# Calculate Transform

The calculate transform allows the user to define new fields in the dataset which are calculated from other fields using an expression syntax.

As a simple example, here we take data with a simple input sequence, and compute a some trigonometric quantities:

```import altair as alt
import pandas as pd

data = pd.DataFrame({'t': range(101)})

alt.Chart(data).mark_line().encode(
x='x:Q',
y='y:Q',
order='t:Q'
).transform_calculate(
x='cos(datum.t * PI / 50)',
y='sin(datum.t * PI / 25)'
)
```

Each argument within `transform_calculate` is a Vega expression string, which is a well-defined set of javascript-style operations that can be used to calculate a new field from an existing one.

To streamline building these vega expressions in Python, Altair provides the `altair.expr` module which provides constants and functions to allow these expressions to be constructed with Python syntax; for example:

```from altair import expr, datum

alt.Chart(data).mark_line().encode(
x='x:Q',
y='y:Q',
order='t:Q'
).transform_calculate(
x=expr.cos(datum.t * expr.PI / 50),
y=expr.sin(datum.t * expr.PI / 25)

_EXTRACTED ENTRIES_:
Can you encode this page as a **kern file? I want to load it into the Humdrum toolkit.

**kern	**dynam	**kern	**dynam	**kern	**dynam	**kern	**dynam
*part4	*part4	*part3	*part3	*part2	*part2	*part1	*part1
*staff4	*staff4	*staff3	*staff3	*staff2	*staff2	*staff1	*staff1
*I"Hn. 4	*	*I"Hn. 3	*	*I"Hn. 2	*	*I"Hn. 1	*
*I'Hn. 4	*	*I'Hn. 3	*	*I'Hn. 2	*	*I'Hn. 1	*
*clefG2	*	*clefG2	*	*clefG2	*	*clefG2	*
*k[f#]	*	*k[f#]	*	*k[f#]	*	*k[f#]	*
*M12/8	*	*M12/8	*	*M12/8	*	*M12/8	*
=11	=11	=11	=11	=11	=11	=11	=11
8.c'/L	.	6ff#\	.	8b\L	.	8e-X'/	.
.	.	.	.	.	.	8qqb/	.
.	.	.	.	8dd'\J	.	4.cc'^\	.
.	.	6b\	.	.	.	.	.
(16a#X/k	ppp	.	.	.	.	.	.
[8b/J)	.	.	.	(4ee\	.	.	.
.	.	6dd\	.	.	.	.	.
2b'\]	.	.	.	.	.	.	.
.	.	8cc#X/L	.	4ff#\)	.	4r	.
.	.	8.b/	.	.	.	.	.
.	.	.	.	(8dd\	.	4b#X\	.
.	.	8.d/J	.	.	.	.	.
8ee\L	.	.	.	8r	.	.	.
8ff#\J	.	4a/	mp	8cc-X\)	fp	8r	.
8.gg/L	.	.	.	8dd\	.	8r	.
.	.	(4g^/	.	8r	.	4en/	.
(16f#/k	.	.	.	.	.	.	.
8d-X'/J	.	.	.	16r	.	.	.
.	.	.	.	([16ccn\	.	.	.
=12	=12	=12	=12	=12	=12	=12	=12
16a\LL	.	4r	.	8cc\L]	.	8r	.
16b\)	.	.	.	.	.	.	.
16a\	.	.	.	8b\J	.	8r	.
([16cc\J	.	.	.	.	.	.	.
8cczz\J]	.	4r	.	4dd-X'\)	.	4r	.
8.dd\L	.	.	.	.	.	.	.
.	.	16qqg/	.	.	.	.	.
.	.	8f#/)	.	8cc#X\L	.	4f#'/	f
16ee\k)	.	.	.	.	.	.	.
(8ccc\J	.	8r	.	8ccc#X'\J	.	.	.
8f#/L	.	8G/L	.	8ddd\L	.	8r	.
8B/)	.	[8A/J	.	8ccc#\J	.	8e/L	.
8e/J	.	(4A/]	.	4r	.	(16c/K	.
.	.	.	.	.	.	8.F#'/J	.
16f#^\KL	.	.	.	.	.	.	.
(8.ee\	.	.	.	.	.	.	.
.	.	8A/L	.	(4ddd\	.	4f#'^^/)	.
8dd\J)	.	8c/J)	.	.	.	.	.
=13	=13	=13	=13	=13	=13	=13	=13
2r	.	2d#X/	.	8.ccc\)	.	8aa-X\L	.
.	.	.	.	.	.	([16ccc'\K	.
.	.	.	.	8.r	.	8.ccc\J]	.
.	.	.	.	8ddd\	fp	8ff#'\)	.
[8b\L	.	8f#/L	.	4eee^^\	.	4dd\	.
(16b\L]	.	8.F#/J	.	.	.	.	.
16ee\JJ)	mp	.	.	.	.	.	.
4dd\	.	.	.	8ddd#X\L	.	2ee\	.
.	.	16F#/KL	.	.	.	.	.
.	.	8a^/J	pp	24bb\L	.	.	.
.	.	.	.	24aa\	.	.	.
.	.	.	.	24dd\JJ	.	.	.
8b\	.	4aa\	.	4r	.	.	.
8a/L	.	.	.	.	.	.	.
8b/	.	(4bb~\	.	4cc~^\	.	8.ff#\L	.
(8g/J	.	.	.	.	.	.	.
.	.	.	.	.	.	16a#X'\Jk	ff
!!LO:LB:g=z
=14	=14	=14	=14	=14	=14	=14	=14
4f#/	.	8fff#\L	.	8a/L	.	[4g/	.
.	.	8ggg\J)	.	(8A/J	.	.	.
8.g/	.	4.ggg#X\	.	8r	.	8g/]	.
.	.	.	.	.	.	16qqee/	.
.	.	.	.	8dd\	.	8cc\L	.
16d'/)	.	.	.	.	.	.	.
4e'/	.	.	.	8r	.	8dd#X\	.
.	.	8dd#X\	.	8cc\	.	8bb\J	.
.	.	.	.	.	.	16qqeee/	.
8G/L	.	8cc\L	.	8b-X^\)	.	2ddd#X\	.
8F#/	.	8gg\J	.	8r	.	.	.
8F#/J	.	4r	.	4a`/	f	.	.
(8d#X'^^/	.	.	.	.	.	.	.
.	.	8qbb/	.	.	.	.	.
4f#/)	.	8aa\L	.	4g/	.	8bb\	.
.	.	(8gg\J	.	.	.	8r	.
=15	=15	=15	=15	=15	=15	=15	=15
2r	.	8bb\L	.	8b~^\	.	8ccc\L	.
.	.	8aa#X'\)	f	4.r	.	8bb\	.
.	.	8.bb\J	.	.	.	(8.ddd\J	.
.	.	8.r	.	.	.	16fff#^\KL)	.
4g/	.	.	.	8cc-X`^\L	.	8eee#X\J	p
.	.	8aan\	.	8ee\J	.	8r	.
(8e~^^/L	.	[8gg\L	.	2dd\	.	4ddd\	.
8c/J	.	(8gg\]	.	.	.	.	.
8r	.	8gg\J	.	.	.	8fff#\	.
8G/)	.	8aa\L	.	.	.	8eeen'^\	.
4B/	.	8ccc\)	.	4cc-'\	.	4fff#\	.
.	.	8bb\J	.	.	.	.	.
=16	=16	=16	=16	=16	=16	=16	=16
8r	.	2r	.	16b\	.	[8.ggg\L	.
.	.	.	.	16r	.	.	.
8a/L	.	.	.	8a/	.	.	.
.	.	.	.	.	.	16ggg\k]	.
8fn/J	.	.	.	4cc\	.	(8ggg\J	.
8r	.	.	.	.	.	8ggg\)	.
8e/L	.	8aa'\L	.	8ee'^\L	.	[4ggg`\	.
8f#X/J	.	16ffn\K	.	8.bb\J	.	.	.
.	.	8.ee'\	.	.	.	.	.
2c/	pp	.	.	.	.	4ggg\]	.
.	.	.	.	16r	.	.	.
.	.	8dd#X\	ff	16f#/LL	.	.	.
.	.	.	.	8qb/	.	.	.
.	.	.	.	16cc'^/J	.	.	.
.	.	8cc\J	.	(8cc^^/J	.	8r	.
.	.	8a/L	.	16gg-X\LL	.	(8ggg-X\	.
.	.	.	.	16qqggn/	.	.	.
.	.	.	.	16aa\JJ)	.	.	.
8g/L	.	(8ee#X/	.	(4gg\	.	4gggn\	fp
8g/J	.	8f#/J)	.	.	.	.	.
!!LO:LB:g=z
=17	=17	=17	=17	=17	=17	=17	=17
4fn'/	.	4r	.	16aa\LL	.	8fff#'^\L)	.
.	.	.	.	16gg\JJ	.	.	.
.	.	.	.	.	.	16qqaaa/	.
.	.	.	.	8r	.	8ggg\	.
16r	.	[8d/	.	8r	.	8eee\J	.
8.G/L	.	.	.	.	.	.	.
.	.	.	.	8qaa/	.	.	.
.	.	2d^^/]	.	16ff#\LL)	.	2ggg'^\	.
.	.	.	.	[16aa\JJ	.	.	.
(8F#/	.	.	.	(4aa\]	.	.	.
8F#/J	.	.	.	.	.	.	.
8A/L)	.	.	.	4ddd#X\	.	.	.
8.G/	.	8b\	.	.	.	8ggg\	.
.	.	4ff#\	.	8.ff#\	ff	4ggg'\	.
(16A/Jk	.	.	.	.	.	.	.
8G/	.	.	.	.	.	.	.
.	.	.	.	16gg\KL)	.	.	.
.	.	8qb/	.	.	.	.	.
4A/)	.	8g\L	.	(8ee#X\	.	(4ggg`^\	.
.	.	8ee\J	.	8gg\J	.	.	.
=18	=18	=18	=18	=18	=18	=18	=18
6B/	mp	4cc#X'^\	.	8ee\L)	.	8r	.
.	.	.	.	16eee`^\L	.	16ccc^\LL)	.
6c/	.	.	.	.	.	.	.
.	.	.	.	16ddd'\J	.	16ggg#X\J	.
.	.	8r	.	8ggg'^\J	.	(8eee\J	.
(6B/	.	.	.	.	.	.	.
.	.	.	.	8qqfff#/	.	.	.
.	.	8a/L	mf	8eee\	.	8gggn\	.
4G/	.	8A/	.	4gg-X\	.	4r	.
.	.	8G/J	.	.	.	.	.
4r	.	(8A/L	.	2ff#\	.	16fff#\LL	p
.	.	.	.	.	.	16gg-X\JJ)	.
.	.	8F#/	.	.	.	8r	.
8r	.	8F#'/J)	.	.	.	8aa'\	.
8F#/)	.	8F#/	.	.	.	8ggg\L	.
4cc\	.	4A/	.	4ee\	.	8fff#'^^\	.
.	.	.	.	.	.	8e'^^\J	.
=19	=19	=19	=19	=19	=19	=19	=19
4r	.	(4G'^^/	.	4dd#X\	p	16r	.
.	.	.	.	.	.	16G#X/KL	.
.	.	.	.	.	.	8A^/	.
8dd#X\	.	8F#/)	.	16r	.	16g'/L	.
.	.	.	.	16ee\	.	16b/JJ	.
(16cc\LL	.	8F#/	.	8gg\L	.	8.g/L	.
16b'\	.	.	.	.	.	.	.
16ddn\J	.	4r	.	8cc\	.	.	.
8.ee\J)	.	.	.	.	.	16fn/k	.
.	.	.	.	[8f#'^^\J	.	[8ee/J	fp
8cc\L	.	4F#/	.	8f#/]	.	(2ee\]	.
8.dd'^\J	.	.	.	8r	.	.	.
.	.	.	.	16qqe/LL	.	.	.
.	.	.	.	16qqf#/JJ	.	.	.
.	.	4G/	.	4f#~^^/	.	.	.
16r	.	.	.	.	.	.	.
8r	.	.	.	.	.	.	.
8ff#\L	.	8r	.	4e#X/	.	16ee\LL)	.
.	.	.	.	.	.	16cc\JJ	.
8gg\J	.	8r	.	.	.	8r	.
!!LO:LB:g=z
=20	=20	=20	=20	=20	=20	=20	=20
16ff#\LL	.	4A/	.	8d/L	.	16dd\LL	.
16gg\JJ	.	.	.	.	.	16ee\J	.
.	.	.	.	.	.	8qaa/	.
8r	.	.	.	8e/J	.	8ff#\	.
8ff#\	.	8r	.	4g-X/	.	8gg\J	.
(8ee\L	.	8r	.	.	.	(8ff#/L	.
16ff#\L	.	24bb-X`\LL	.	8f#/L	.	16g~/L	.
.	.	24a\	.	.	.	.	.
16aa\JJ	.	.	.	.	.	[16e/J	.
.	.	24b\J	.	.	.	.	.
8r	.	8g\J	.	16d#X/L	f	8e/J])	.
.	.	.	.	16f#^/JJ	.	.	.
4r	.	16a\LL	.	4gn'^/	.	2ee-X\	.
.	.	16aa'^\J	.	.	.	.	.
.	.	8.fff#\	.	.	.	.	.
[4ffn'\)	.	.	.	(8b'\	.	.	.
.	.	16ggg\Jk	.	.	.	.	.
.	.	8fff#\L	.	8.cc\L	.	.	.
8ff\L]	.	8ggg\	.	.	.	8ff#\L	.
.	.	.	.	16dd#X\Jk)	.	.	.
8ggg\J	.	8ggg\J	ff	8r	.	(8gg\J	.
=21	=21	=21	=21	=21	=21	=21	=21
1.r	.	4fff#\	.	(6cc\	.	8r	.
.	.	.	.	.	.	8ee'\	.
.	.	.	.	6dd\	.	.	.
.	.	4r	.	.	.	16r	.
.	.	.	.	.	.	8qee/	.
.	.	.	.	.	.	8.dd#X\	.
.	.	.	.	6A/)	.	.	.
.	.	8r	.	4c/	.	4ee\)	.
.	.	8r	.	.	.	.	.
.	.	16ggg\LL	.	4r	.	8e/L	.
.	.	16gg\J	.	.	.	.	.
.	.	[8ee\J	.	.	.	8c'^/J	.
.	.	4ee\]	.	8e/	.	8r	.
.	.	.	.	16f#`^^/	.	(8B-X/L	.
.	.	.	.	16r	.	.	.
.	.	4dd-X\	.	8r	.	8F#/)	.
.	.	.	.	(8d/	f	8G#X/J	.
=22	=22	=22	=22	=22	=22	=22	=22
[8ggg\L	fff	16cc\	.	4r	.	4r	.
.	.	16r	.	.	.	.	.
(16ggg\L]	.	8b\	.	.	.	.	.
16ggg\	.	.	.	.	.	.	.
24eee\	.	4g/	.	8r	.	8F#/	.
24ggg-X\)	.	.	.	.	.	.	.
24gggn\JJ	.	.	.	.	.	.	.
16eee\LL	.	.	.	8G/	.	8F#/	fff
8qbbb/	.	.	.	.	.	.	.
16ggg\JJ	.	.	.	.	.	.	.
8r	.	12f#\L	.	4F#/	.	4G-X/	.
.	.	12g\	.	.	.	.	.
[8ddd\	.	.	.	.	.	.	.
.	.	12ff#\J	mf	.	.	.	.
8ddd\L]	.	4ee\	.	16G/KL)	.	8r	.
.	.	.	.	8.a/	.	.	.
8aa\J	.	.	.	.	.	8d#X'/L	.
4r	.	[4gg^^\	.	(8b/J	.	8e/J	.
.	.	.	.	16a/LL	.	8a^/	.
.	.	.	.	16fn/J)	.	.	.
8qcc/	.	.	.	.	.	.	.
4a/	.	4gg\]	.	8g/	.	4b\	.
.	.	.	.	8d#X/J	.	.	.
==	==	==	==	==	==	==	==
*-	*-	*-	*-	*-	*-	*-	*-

_PROBLEM DESCRIPTION_:
Carry the calculate transform page forward from the point where it stops, finishing the unfinished code example first.

_EXERCISE RESULT_:
)
```

Altair expressions are designed to output valid Vega expressions. The benefit of using them is that proper syntax is ensured by the Python interpreter, and tab completion of the `expr` submodule can be used to explore the available functions and constants.

These expressions can also be used when constructing a Filter Transform, as we shall see next.

## Transform Options

The `transform_calculate()` method is built on the `CalculateTransform` class, which has the following options:

Property

Type

Description

as

`FieldName`

The field for storing the computed formula value.

calculate

`string`

A expression string. Use the variable `datum` to refer to the current data object.